Education has been central to the initiative from the start, extending beyond the water to become a community platform for cultural engagement. Through partnerships such as Dream in Green’s “Green Schools Challenge,” ocean conservation and contemporary art are being woven into school curricula, reaching more than 10,000 students, 125 schools and 200 teachers through artist residencies, studio labs, field learning and public exhibitions. “We’re currently part of the curriculum in approximately 50 schools,” Caminos says. “Kids interview me all the time because the idea feels like a kind of science fiction that captures their imagination.”

The Community Coral Outplanting Program invites volunteers and residents to plant corals alongside scientists, turning restoration into a shared civic practice. Once a month, the REEFLINE team anchors its Floating Marine Learning Center on site in partnership with the University of Miami’s Rescue a Reef program, offering hands-on experience in coral gardening and restoration. “We make sure people can actually experience REEFLINE,” she adds. “Throughout the year, you can join art-and-science discovery dives through our local dive-boat partner.”

The artist commissions are evolving just as organically. British artist Petroc Sesti joined after proposing a monumental sculpture based on the heart of a blue whale, made possible through a rare 3D scan of a pristine whale that had washed ashore with a fully intact heart, which was retrieved by scientists at the Royal Ontario Museum in Canada.
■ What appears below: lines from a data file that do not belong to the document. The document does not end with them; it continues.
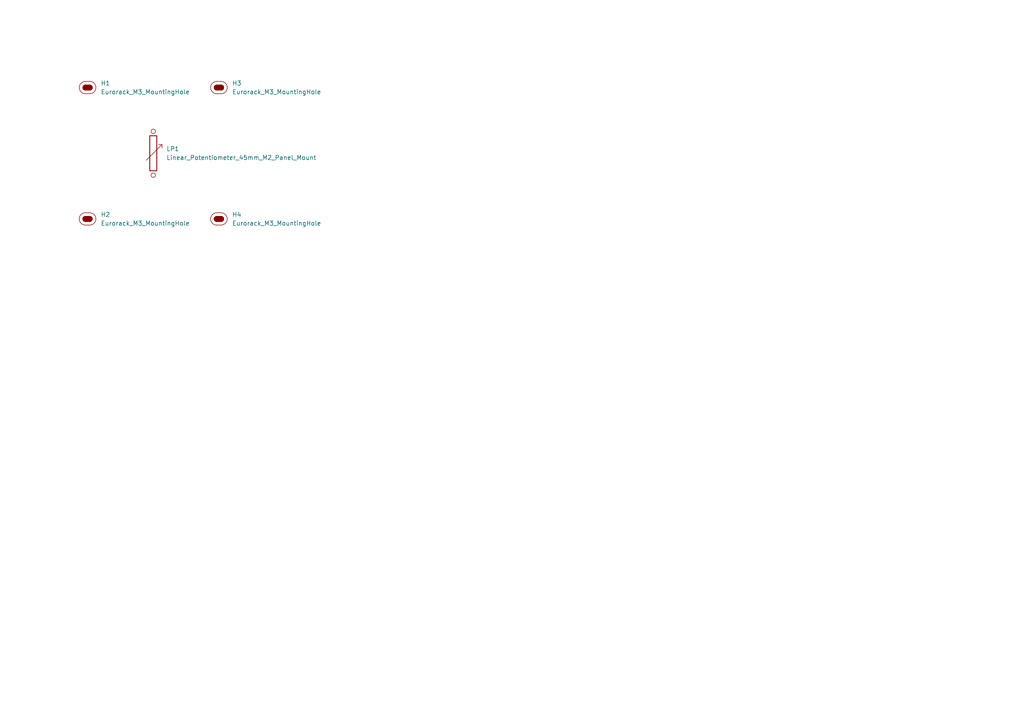
<source format=kicad_sch>
(kicad_sch
	(version 20250114)
	(generator "eeschema")
	(generator_version "9.0")
	(uuid "b2810162-a670-4f4e-b970-3e22de8f5f74")
	(paper "A4")
	
	(symbol
		(lib_id "EXC:Linear_Potentiometer_45mm_M2_Panel_Mount")
		(at 44.45 44.45 0)
		(unit 1)
		(exclude_from_sim no)
		(in_bom yes)
		(on_board yes)
		(dnp no)
		(fields_autoplaced yes)
		(uuid "15cd0c54-3df5-4d14-8c2e-fdb814fcc1e2")
		(property "Reference" "LP1"
			(at 48.26 43.1799 0)
			(effects
				(font
					(size 1.27 1.27)
				)
				(justify left)
			)
		)
		(property "Value" "Linear_Potentiometer_45mm_M2_Panel_Mount"
			(at 48.26 45.7199 0)
			(effects
				(font
					(size 1.27 1.27)
				)
				(justify left)
			)
		)
		(property "Footprint" "EXC:Linear_Potentiometer_45mm_M2_Panel_Mount"
			(at 44.704 55.626 0)
			(effects
				(font
					(size 0.508 0.508)
				)
				(justify top)
				(hide yes)
			)
		)
		(property "Datasheet" "https://cdn-shop.adafruit.com/product-files/4272/P4272+C13403-001+Data+Sheet+.pdf"
			(at 36.576 57.658 0)
			(effects
				(font
					(size 0.508 0.508)
				)
				(justify left top)
				(hide yes)
			)
		)
		(property "Description" "Slide Potentiometer with Knob - 45mm Long - 10KΩ. Panel-mounted with 2x M2 screws, 41mm apart."
			(at 26.67 54.356 0)
			(effects
				(font
					(size 0.508 0.508)
				)
				(justify left top)
				(hide yes)
			)
		)
		(property "Source" "https://www.adafruit.com/product/4272"
			(at 36.576 56.642 0)
			(effects
				(font
					(size 0.508 0.508)
				)
				(justify left top)
				(hide yes)
			)
		)
		(instances
			(project ""
				(path "/b2810162-a670-4f4e-b970-3e22de8f5f74"
					(reference "LP1")
					(unit 1)
				)
			)
		)
	)
	(symbol
		(lib_id "EXC:Eurorack_M3_MountingHole")
		(at 63.5 63.5 0)
		(unit 1)
		(exclude_from_sim no)
		(in_bom yes)
		(on_board yes)
		(dnp no)
		(fields_autoplaced yes)
		(uuid "1f290096-0a44-410f-95a1-a86879106abd")
		(property "Reference" "H4"
			(at 67.31 62.2299 0)
			(effects
				(font
					(size 1.27 1.27)
				)
				(justify left)
			)
		)
		(property "Value" "Eurorack_M3_MountingHole"
			(at 67.31 64.7699 0)
			(effects
				(font
					(size 1.27 1.27)
				)
				(justify left)
			)
		)
		(property "Footprint" "EXC:MountingHole_3.2mm_M3"
			(at 63.5 69.088 0)
			(effects
				(font
					(size 1.27 1.27)
				)
				(hide yes)
			)
		)
		(property "Datasheet" "~"
			(at 63.5 63.5 0)
			(effects
				(font
					(size 1.27 1.27)
				)
				(hide yes)
			)
		)
		(property "Description" "Mounting Hole without connection"
			(at 63.5 66.802 0)
			(effects
				(font
					(size 1.27 1.27)
				)
				(hide yes)
			)
		)
		(instances
			(project "SlidePot_45mm_1U12HP1x1Av2"
				(path "/b2810162-a670-4f4e-b970-3e22de8f5f74"
					(reference "H4")
					(unit 1)
				)
			)
		)
	)
	(symbol
		(lib_id "EXC:Eurorack_M3_MountingHole")
		(at 25.4 25.4 0)
		(unit 1)
		(exclude_from_sim no)
		(in_bom yes)
		(on_board yes)
		(dnp no)
		(fields_autoplaced yes)
		(uuid "47a5dab9-6137-4a28-8a5b-0912ed1f1b12")
		(property "Reference" "H1"
			(at 29.21 24.1299 0)
			(effects
				(font
					(size 1.27 1.27)
				)
				(justify left)
			)
		)
		(property "Value" "Eurorack_M3_MountingHole"
			(at 29.21 26.6699 0)
			(effects
				(font
					(size 1.27 1.27)
				)
				(justify left)
			)
		)
		(property "Footprint" "EXC:MountingHole_3.2mm_M3"
			(at 25.4 30.988 0)
			(effects
				(font
					(size 1.27 1.27)
				)
				(hide yes)
			)
		)
		(property "Datasheet" "~"
			(at 25.4 25.4 0)
			(effects
				(font
					(size 1.27 1.27)
				)
				(hide yes)
			)
		)
		(property "Description" "Mounting Hole without connection"
			(at 25.4 28.702 0)
			(effects
				(font
					(size 1.27 1.27)
				)
				(hide yes)
			)
		)
		(instances
			(project ""
				(path "/b2810162-a670-4f4e-b970-3e22de8f5f74"
					(reference "H1")
					(unit 1)
				)
			)
		)
	)
	(symbol
		(lib_id "EXC:Eurorack_M3_MountingHole")
		(at 25.4 63.5 0)
		(unit 1)
		(exclude_from_sim no)
		(in_bom yes)
		(on_board yes)
		(dnp no)
		(fields_autoplaced yes)
		(uuid "a6fbf16b-a1ca-4ce3-9ae8-b5794875ec17")
		(property "Reference" "H2"
			(at 29.21 62.2299 0)
			(effects
				(font
					(size 1.27 1.27)
				)
				(justify left)
			)
		)
		(property "Value" "Eurorack_M3_MountingHole"
			(at 29.21 64.7699 0)
			(effects
				(font
					(size 1.27 1.27)
				)
				(justify left)
			)
		)
		(property "Footprint" "EXC:MountingHole_3.2mm_M3"
			(at 25.4 69.088 0)
			(effects
				(font
					(size 1.27 1.27)
				)
				(hide yes)
			)
		)
		(property "Datasheet" "~"
			(at 25.4 63.5 0)
			(effects
				(font
					(size 1.27 1.27)
				)
				(hide yes)
			)
		)
		(property "Description" "Mounting Hole without connection"
			(at 25.4 66.802 0)
			(effects
				(font
					(size 1.27 1.27)
				)
				(hide yes)
			)
		)
		(instances
			(project "SlidePot_45mm_1U12HP1x1Av2"
				(path "/b2810162-a670-4f4e-b970-3e22de8f5f74"
					(reference "H2")
					(unit 1)
				)
			)
		)
	)
	(symbol
		(lib_id "EXC:Eurorack_M3_MountingHole")
		(at 63.5 25.4 0)
		(unit 1)
		(exclude_from_sim no)
		(in_bom yes)
		(on_board yes)
		(dnp no)
		(fields_autoplaced yes)
		(uuid "ffdf9d9e-ca6b-455a-a9ca-00345a6bbfb4")
		(property "Reference" "H3"
			(at 67.31 24.1299 0)
			(effects
				(font
					(size 1.27 1.27)
				)
				(justify left)
			)
		)
		(property "Value" "Eurorack_M3_MountingHole"
			(at 67.31 26.6699 0)
			(effects
				(font
					(size 1.27 1.27)
				)
				(justify left)
			)
		)
		(property "Footprint" "EXC:MountingHole_3.2mm_M3"
			(at 63.5 30.988 0)
			(effects
				(font
					(size 1.27 1.27)
				)
				(hide yes)
			)
		)
		(property "Datasheet" "~"
			(at 63.5 25.4 0)
			(effects
				(font
					(size 1.27 1.27)
				)
				(hide yes)
			)
		)
		(property "Description" "Mounting Hole without connection"
			(at 63.5 28.702 0)
			(effects
				(font
					(size 1.27 1.27)
				)
				(hide yes)
			)
		)
		(instances
			(project "SlidePot_45mm_1U12HP1x1Av2"
				(path "/b2810162-a670-4f4e-b970-3e22de8f5f74"
					(reference "H3")
					(unit 1)
				)
			)
		)
	)
	(sheet_instances
		(path "/"
			(page "1")
		)
	)
	(embedded_fonts no)
)

</source>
The organization has also launched the Blue Arts Award, an environmental art prize that identifies new contributors to REEFLINE. An all-women jury—Paola Antonelli (MoMA), Jessica Morgan (Dia Foundation), Cecilia Alemani (the High Line), Mami Kataoka (Mori Art Museum) and Carla Acevedo-Yates—nominates a shortlist of three artists who travel to Miami, study marine ecology, work with the team and compete for the commission. The winner receives $25,000 and, more importantly, the opportunity to have their design turned into a functional reef at an investment of roughly $1 million.

Caminos points out the art at REEFLINE is invisible unless you dive and is more important for fish than for people. “Commissions like this are scarce; it’s not every day an artist gets to create something for a public plaza and for marine species at once.”
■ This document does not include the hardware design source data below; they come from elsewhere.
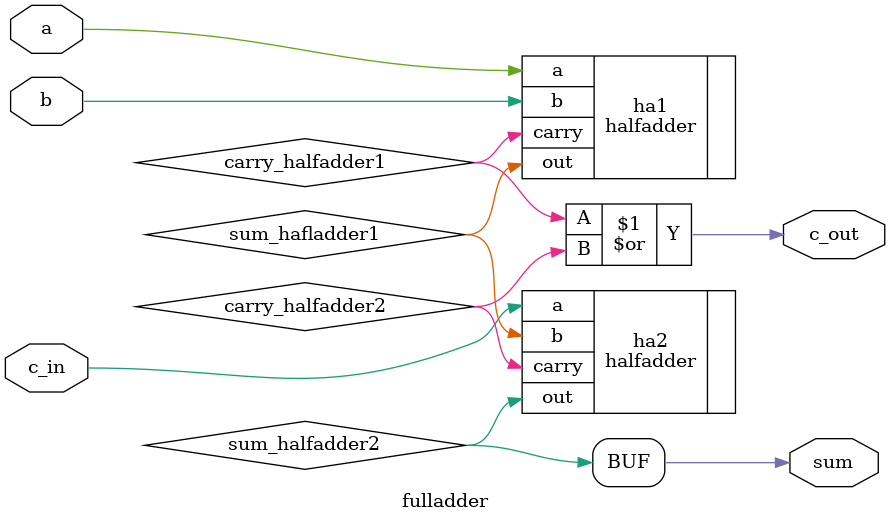
<source format=sv>
module fulladder (
    a, b, c_in,
    sum, c_out
);

input a, b, c_in;
output sum, c_out;

wire sum_hafladder1, sum_halfadder2;
wire carry_halfadder1, carry_halfadder2;

halfadder ha1 (
    .a (a),
    .b (b),
    .out (sum_hafladder1),
    .carry (carry_halfadder1)
);

halfadder ha2 (
    .a (c_in),
    .b (sum_hafladder1),
    .out (sum_halfadder2),
    .carry (carry_halfadder2)
);

assign sum = sum_halfadder2;
assign c_out = carry_halfadder1 | carry_halfadder2;

endmodule
</source>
A concrete car sculpture from Leandro Erlich’s underwater installation sits on the seafloor with several fish swimming around and in front of it.

The marine response has already surpassed expectations. “The first time I jumped off the boat, I panicked—I thought sharks had surrounded me. They were giant tarpons,” she recalls with a laugh, describing the explosion of life around the installation only weeks after placement. The organization maintains scientific oversight through a dedicated science director and partnerships with universities, turning the reef into a vital observatory of Miami’s changing marine ecosystem. Rescue a Reef monitors which species settle and how quickly the habitat forms. “It’s unfolding faster than anyone expected. It feels surreal—almost otherworldly, like something out of Atlantis.”
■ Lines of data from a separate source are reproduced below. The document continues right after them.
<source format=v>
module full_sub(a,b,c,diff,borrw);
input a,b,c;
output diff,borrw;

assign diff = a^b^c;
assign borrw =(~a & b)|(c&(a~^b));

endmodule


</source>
Long-term monitoring will be crucial to understanding how similar projects that merge art and ecology might be mounted in other coastal cities. Ultimately, REEFLINE offers a blueprint for a new way of encountering art, shaped as much by biology as by human design. Nature becomes a co-creator: the artist establishes the initial structure and the ecosystem completes it, transforming the work in ways no human hand could, raising questions about the evolving role of the arts in the face of environmental crises. “There’s always been activist art and political art; art has shaped every major social movement,” Caminos says. “But here, art isn’t just raising awareness; it is a solution. That’s what makes REEFLINE so compelling to me.”

REEFLINE’s Floating Marine Learning Center is open during Miami Art Week for 1.5-hour excursions with the team, artists and scientists on December 1-5 at 9 a.m., 11 a.m. and 1 p.m.